Muslim-dominated Since India and Pakistan gained independence from British rule in 1947, Kashmir has been split between them.
Chinar Corps, the Indian army’s intelligence wing, reported late on Sunday that “weapons and other war-like stores” had been found and that three persons had been killed in a “anti-infiltration operation” in the Kupwara district of Kashmir.
Both India and Pakistan have waged three wars to capture the Himalayan area, and both have complete claims to Kashmir.
Islamabad and New Delhi accuse one another of inciting militancy and espionage in order to weaken the other.
Since 1989, rebel organizations have been waging an insurgency, calling for the territory’s independence or union with Pakistan.
Tens of thousands of rebels, troops, and civilians have died in this fight.
Five troops were slain when terrorists assaulted an army convoy earlier this month.

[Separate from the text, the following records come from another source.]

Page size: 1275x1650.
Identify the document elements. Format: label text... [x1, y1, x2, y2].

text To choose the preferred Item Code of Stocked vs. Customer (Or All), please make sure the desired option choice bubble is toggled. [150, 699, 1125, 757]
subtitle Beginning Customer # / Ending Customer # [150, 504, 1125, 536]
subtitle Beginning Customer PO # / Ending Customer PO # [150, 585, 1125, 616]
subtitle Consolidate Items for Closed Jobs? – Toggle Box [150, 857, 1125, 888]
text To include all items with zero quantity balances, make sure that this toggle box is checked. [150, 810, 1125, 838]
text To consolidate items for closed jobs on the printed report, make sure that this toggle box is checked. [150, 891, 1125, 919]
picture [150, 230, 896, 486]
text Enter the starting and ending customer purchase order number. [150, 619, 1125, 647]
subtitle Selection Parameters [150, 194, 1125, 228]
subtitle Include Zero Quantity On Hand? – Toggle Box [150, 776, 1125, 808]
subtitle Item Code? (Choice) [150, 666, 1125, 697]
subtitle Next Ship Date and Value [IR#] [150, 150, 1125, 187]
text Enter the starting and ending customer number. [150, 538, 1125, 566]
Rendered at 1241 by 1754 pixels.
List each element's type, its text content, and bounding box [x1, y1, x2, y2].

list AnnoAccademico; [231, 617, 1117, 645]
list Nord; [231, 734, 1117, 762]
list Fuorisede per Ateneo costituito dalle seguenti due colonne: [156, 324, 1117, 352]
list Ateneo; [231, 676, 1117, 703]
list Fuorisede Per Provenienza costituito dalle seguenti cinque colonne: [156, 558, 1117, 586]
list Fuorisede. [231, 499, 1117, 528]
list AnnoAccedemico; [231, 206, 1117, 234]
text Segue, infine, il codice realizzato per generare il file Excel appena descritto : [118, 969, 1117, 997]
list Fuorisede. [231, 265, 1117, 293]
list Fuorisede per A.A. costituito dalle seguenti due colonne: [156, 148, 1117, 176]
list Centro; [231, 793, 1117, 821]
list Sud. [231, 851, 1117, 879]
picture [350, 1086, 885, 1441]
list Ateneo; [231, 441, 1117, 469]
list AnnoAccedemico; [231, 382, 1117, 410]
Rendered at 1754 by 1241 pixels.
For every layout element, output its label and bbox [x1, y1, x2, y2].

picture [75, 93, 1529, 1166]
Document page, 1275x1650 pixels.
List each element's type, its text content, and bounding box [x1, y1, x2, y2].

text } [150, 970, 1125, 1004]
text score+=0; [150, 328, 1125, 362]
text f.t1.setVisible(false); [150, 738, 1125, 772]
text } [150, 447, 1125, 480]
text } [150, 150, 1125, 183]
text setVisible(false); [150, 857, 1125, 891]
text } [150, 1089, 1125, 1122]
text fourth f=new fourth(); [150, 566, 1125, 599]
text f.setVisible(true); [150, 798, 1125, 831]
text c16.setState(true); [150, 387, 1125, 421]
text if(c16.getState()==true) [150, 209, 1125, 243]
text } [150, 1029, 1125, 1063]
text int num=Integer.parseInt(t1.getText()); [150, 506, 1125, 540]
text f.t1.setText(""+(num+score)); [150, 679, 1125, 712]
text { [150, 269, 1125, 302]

Six suspected militants and two other soldiers also perished in separate instances.
When a shooter opened fire on a bus bringing Indian Hindu pilgrims from a shrine in the southern Reasi region in June, nine of them died and numerous more were injured.
It was the first attack on Hindu pilgrims in Kashmir since 2017, when gunmen killed seven people in another bus ambush. It was also one of the bloodiest attacks in recent memory.